O novo boletim do Dieese, divulgado na semana passada, mostra que o trabalho intermitente não criou novos postos de trabalho, nem reduziu o desemprego. Para piorar, boa parte desses contratos resultaram numa renda menor que um salário mínimo.
A modalidade do trabalho intermitente foi criada em 2017, pela “reforma” trabalhista do governo Michel Temer (MDB), caracterizada pela ausência de jornada fixa, sem a previsão de dias ou horas mínimas de trabalho. Para o diretor técnico do Dieese, Fausto Augusto Junior, o estudo notou ressaltou os pontos negativos para os trabalhadores inseridos nesse regime.
O boletim do Dieese lembra que os defensores da reforma alegavam que os contratos intermitentes poderiam gerar milhões de novos postos de trabalho. Porém, ao final de 2018, havia 62 mil vínculos intermitentes ativos. Em 2019, foram mais 168 mil vínculos intermitentes, dos quais 121 mil duraram pelo menos até o final do ano. Já os dados até outubro de 2020 indicam 210 mil vínculos intermitentes, o que corresponde a 0,44% do total de vínculos formais.
“As informações relacionadas ao emprego de 2019 mostram que, assim como ocorreu em 2018, muitos dos contratos passaram boa parte do ano engavetados, ou seja, geraram pouco ou nenhum trabalho e renda, e a renda gerada foi muito baixa“, aponta o boletim do Dieese.
Sem renda
Entre os vínculos admitidos em 2019, 22% não tiveram renda. Ou seja, um em cada cinco contratos intermitentes não gerou qualquer tipo de remuneração para o trabalhador. Esse resultado foi pior do que o registrado em 2018, quando 11% dos vínculos não tiveram renda.
Fausto lembra que o trabalho intermitente nasce para ocupar pontos específicos da produção, mas passa muita insegurança a quem o ocupa. “Essa modalidade de contrato intermitente vendida como uma nova modalidade de contratação, que geraria muitos postos de trabalho, mostrou que não faz isso e ainda cria muita instabilidade financeira, transformando-se num engodo para o trabalhador”, afirma, na participação do Dieese no Jornal Brasil Atual.

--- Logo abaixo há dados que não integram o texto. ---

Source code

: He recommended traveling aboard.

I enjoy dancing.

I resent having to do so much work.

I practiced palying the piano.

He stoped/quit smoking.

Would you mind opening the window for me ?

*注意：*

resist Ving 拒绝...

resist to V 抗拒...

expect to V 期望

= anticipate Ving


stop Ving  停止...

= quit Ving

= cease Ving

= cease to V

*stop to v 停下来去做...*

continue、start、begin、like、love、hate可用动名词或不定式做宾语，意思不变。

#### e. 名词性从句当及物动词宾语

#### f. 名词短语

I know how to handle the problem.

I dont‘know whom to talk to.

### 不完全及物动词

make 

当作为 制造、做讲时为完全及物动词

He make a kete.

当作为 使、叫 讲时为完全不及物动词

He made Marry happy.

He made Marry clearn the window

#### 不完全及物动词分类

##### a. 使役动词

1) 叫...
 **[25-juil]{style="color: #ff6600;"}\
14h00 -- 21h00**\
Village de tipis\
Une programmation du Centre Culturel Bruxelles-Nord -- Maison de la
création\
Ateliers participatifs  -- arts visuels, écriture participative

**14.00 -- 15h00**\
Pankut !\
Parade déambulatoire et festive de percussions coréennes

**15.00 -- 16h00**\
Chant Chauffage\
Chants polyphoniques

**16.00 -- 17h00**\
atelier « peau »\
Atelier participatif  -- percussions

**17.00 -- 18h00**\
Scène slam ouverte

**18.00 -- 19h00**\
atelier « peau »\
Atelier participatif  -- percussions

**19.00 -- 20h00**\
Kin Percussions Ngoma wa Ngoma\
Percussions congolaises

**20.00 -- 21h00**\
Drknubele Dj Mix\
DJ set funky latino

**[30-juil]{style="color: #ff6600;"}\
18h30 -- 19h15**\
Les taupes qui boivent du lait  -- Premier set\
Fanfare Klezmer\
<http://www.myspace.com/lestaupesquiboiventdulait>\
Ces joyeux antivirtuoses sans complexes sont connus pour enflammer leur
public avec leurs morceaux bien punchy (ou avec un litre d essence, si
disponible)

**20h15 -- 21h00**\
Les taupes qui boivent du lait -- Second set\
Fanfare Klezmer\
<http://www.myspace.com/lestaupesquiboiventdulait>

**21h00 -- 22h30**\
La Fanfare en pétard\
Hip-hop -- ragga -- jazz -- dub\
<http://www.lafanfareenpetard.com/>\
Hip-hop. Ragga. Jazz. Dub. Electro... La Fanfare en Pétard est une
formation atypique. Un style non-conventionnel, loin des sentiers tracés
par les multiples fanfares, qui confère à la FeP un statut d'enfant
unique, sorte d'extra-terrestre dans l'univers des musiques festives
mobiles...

O especialista afirma que a modalidade estimula a precarização do emprego. “O contrato intermitente foi inspirado no contrato zero hora, da Inglaterra, que não garante uma jornada fixa de trabalho. De alguma forma, isso é a institucionalização e a legalização do ‘bico’”, acrescenta.
Segundo o boletim, para cada três meses de trabalho, os vínculos intermitentes ficaram outros três meses na gaveta. Ao final de 2019, a remuneração mensal média paga para cada vínculo intermitente foi de R$ 637 – contando os meses a partir da admissão, trabalhados ou não, valor equivalente a cerca de 64% do salário mínimo oficial. Houve piora em relação ao ano anterior: em 2018, a remuneração média dos vínculos intermitentes correspondia a 80% do valor do salário mínimo daquele ano.
STF julga trabalho intermitente
O Supremo Tribunal Federal (STF) debate a validade do contrato de trabalho intermitente. No dia 3 de dezembro, o julgamento a respeito do tema foi suspenso por pedido de vista da ministra Rosa Weber, quando o placar estava em dois votos a favor e um contrário a essa modalidade de contratação.
Os ministros Nunes Marques e Alexandre de Moraes votaram pela constitucionalidade do trabalho intermitente, enquanto o ministro Edson Fachin votou de forma contrária. O STF está julgando três ações de inconstitucionalidade contra o contrato intermitente, e não há prazo para o julgamento ser retomado.
Em seu voto, Fachin afirmou que o sistema intermitente traz “imprevisibilidade” ao não fixar previsão de remuneração mínima aos trabalhadores. “Com a situação de intermitência, instala-se a imprevisibilidade sobre um elemento essencial da relação trabalhista formal, ou seja, a remuneração pela prestação de serviço”, disse o ministro.
Fausto endossa a necessidade do debate sobre o julgamento, já que a inconstitucionalidade do trabalho intermitente pode frear outras “maldades” planejadas pelo ministro da Economia, Paulo Guedes. “Uma das defesas atuais do Guedes é a implementação do contrato por hora, ou seja, fracionar todas as formas de contratação por hora. Isso é bastante grave. Desde 2017, há um movimento para flexibilizar os contratos e direitos trabalhistas, atacando a renda e jornada. Querem precarizar e tirar a segurança financeira do trabalhador.”